En este sentido, es pertinente comparar Avatar con La princesa Mononoke (y Laputa) de Miyazaki, filme superior en todos los sentidos con el que Avatar comparte su tema central: la ruptura de un orden cósmico y su equilibrio. El ecologismo trivial de Cameron y su concepción moral maniquea, protegidos por un despliegue técnico colosal y una eficacia constructivista de la belleza, no permiten pensar su propensión a la caricatura y a la simplificación extrema de su relato y de su supuesta crítica política (en ese sentido, Titanic, exponía una división de clases, cuya correlato era la distribución de camarotes, de abajo hacia arriba, en el barco). El lugar común cósmico de Avatar es parte de una cultura que ha despolitizado el dilema ecológico. Los buenos y los malos son estereotipos, el discurso que articula las acciones de sus personajes sentencias de un manual de autoayuda. Renunciar a la complejidad en aras de clarificar un mensaje es cosa de pastores, no de cineastas.

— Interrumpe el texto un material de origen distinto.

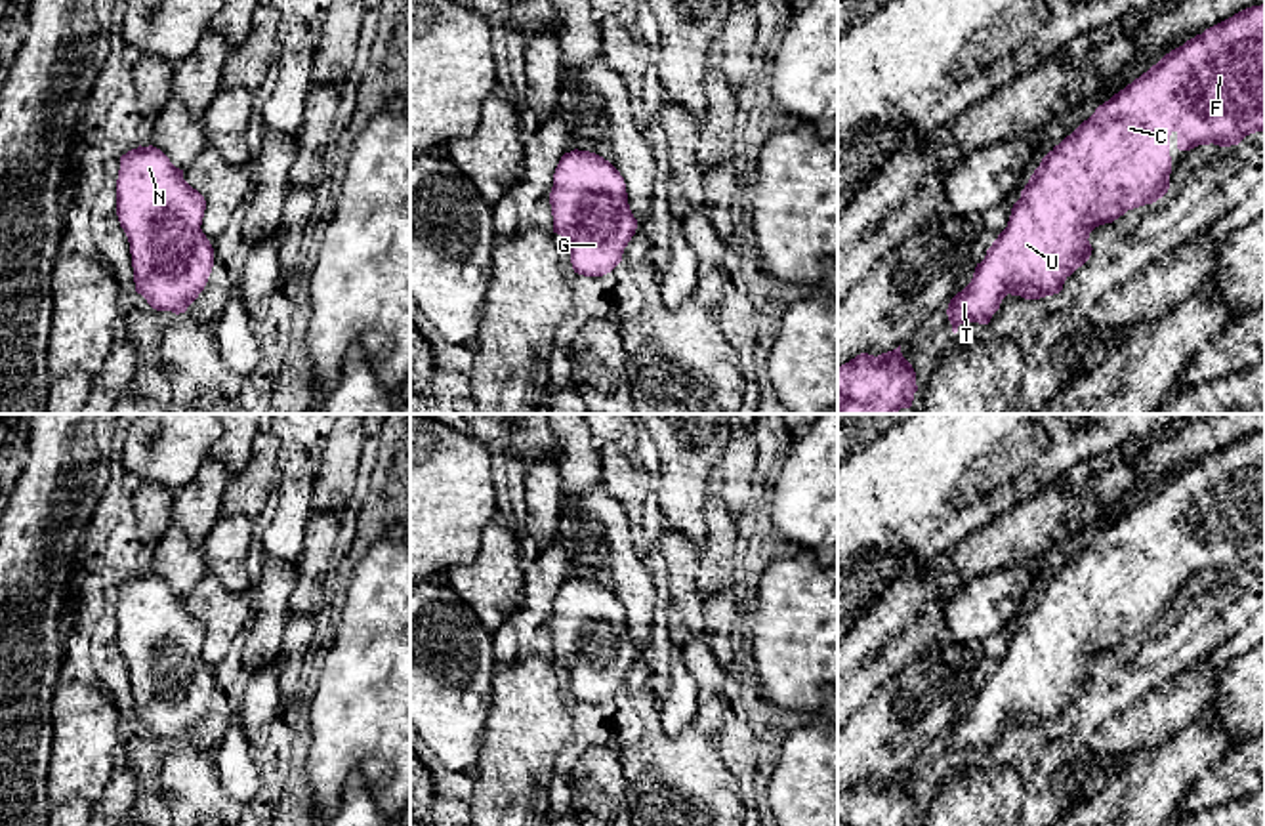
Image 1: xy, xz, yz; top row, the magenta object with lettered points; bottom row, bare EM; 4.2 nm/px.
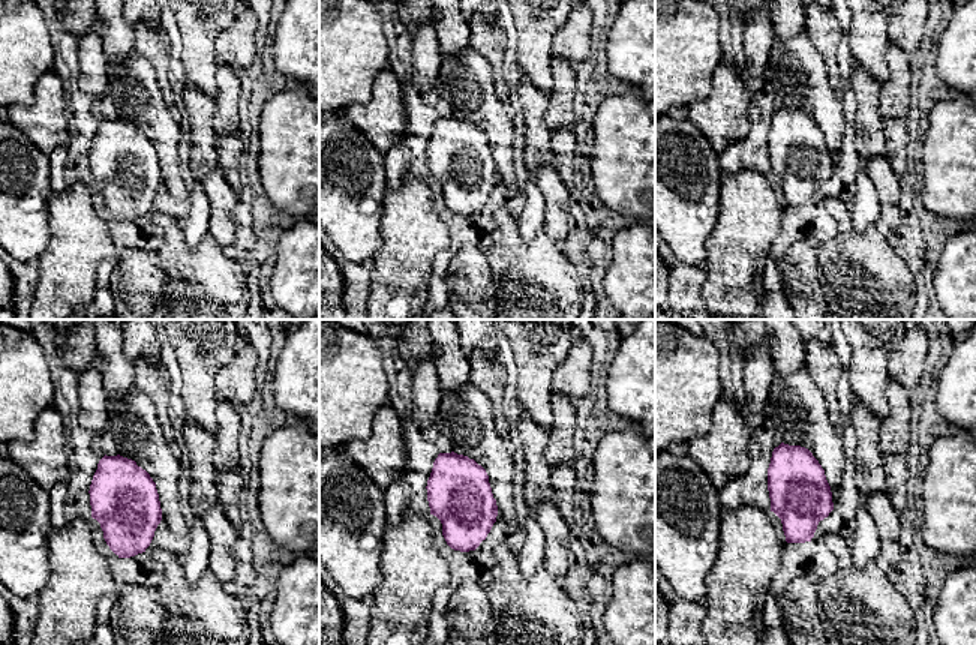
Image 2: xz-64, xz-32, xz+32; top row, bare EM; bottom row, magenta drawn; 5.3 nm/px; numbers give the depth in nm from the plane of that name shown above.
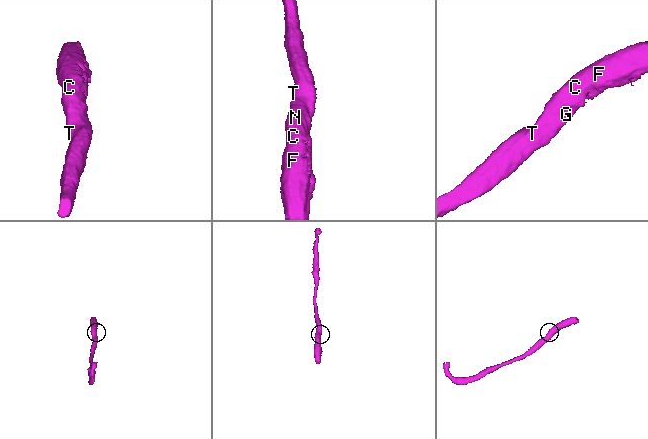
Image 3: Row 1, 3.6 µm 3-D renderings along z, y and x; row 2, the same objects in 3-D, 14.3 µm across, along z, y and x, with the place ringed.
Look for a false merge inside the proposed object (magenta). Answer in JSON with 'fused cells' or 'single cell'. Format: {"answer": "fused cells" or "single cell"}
{"answer": "single cell"}

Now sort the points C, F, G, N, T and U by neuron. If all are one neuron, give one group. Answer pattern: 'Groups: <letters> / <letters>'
Groups: C F G N T U

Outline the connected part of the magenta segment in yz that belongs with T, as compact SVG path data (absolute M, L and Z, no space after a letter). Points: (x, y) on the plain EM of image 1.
M1265 431L1246 435L1206 456L1183 473L1166 481L1147 500L1099 532L1070 563L1055 572L1030 603L1013 631L1007 654L998 662L986 683L977 691L971 710L958 719L946 736L952 759L964 750L988 752L1002 727L1021 723L1040 727L1059 721L1065 708L1091 683L1089 660L1112 650L1128 637L1152 631L1170 616L1170 563L1177 561L1177 576L1198 572L1238 572L1246 563L1265 559Z

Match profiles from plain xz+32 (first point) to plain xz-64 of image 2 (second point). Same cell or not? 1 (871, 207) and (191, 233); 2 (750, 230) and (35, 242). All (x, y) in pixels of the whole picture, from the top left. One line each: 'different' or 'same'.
1: same
2: different

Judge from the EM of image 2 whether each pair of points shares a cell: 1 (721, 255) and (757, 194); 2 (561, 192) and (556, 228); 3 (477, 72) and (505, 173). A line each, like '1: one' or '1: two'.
1: one
2: one
3: one

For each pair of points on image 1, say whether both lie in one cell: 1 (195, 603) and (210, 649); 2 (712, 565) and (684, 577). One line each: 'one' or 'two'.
1: one
2: two

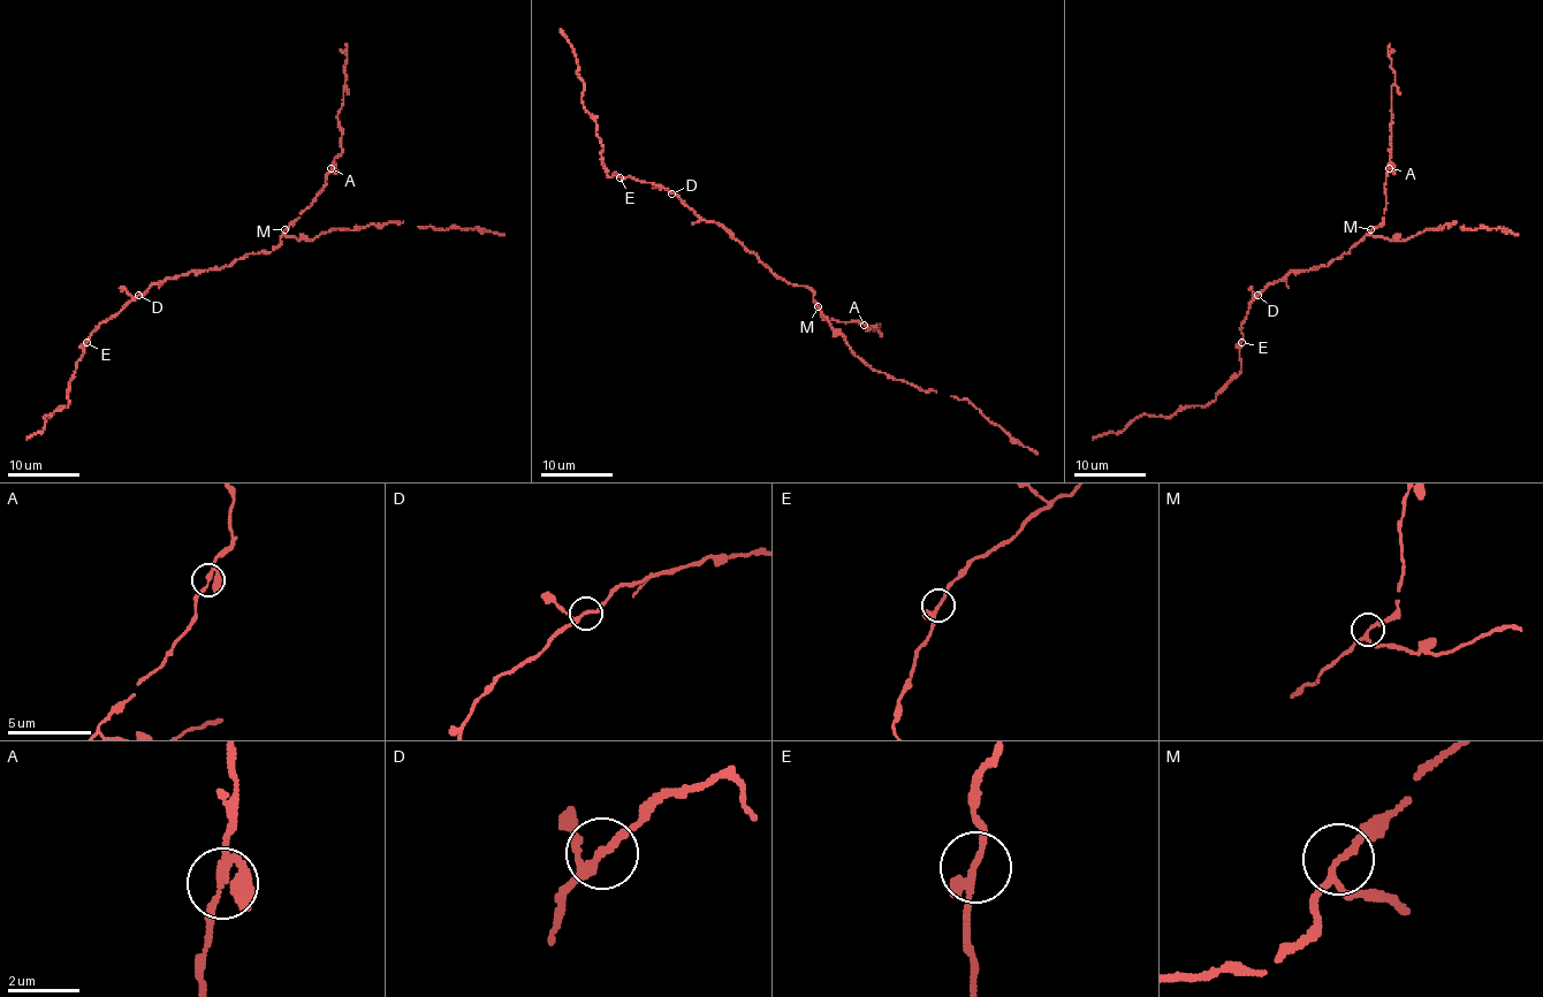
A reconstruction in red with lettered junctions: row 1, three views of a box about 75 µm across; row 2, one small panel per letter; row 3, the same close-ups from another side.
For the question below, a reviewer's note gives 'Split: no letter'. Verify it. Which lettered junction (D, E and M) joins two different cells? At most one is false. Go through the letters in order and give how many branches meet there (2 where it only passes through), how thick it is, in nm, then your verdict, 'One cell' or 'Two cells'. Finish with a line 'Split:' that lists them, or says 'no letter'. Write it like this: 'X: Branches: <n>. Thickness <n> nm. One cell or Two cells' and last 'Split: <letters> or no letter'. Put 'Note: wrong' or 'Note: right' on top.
Note: right
D: Branches: 3. Thickness 170 nm. One cell
E: Branches: 3. Thickness 170 nm. One cell
M: Branches: 3. Thickness 170 nm. One cell
Split: no letter

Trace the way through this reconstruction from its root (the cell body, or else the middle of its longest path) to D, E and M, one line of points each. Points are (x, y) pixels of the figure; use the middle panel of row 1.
D: (743, 245), (715, 222), (702, 220), (671, 193)
E: (743, 245), (715, 222), (702, 220), (664, 188), (632, 177), (620, 177)
M: (743, 245), (778, 276), (806, 286), (819, 307)

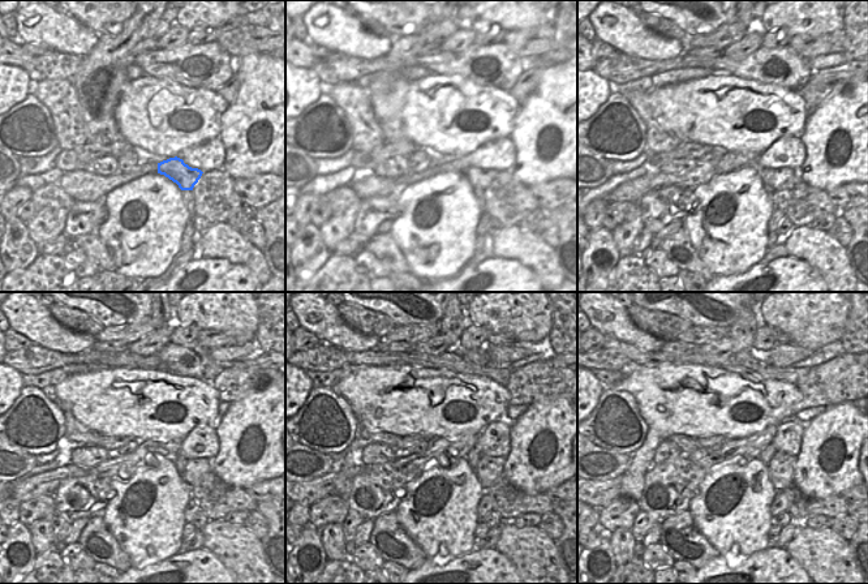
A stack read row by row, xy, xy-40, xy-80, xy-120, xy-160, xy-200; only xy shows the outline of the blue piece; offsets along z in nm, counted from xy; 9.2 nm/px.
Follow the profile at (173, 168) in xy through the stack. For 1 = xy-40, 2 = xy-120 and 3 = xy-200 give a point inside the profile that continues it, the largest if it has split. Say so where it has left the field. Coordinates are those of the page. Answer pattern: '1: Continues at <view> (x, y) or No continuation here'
1: Continues at xy-40 (481, 179)
2: Continues at xy-120 (194, 468)
3: Continues at xy-200 (781, 468).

Por eso, quien haya visto La princesa Mononoke podrá constatar otra aproximación a la naturaleza. El animismo de Miyazaki remite a otra tradición del mundo biológico y, sin participar de la metafísica hollywoodense, propone una interacción entre las especies que va más allá del “todos somos uno” (la interdependencia de las especies no es sinónimo de un monismo difuso, típico de la New Age). Además, todos los personajes tienen sus razones válidas para actuar como lo hacen. No hay buenos y malos, hay propósitos encontrados, choque de intereses, necesidades incompatibles.
Narrativamente esquemática y estéticamente esplendorosa, Avatar es el inicio esperanzador de una interacción entre lo analógico y lo digital, capaz de materializar cualquier universo imaginario. Coraline y Avatar y, a juzgar por el tráiler en 3D, Alicia en el país de las maravillas, de Tim Burton, son las primeras películas que muestran y demuestran cómo el 3D puede reinventar el espacio cinematográfico. La profundidad de campo, ese concepto clave para pensar el cine de Renoir y Welles hace ya casi 70 años, vuelve inesperadamente en este ostensible progreso técnico con implicancias formales. El fondo y el frente del plano se alteran para siempre. Y aquí Cameron deja un precedente: sus logros en la materia están subordinados al relato.
Para los amantes del cine, el evangelio de Cameron podrá ser indiferente, pero los placeres sensoriales del mundo que ha imaginado serán inolvidables. La fluorescencia de las noches de Pandora es un prodigio técnico incuestionable. Quizás el mantra de la sabiduría New Age “vender inteligencia y comprar asombro” se justifique en esta ocasión, ante el poder visual de Avatar. Quizás.
Roger Alan Koza / Copyleft 2010
Nota aclaratoria: cuando escribí mi crítica sobre Avatar el pasado 1 de enero, la que fue publicada tanto en versión en papel como en su versión web en La voz del interior, califiqué a la película con un Muy buena; era, sin duda, una evaluación excesiva, e intenté contrarrestar mi consciente decisión de ser generoso con el film con una crítica más larga en la web que diera cuenta de mis vacilaciones sobre el film de Cameron. Esa crítica extensa jamás se publicó, probablemente por su extensión. Durante toda la película tenía la impresión de estar viendo un film visualmente sorprendente y conceptualmente nulo. El tiempo ha pasado y creo que me equivoqué rotundamente en la calificación: un buena, un 6 es más que suficiente. Lo que se puede leer a continuación es la crítica completa, tal cual la redactara durante el primer día del año. Sólo agregué algunas oraciones menores.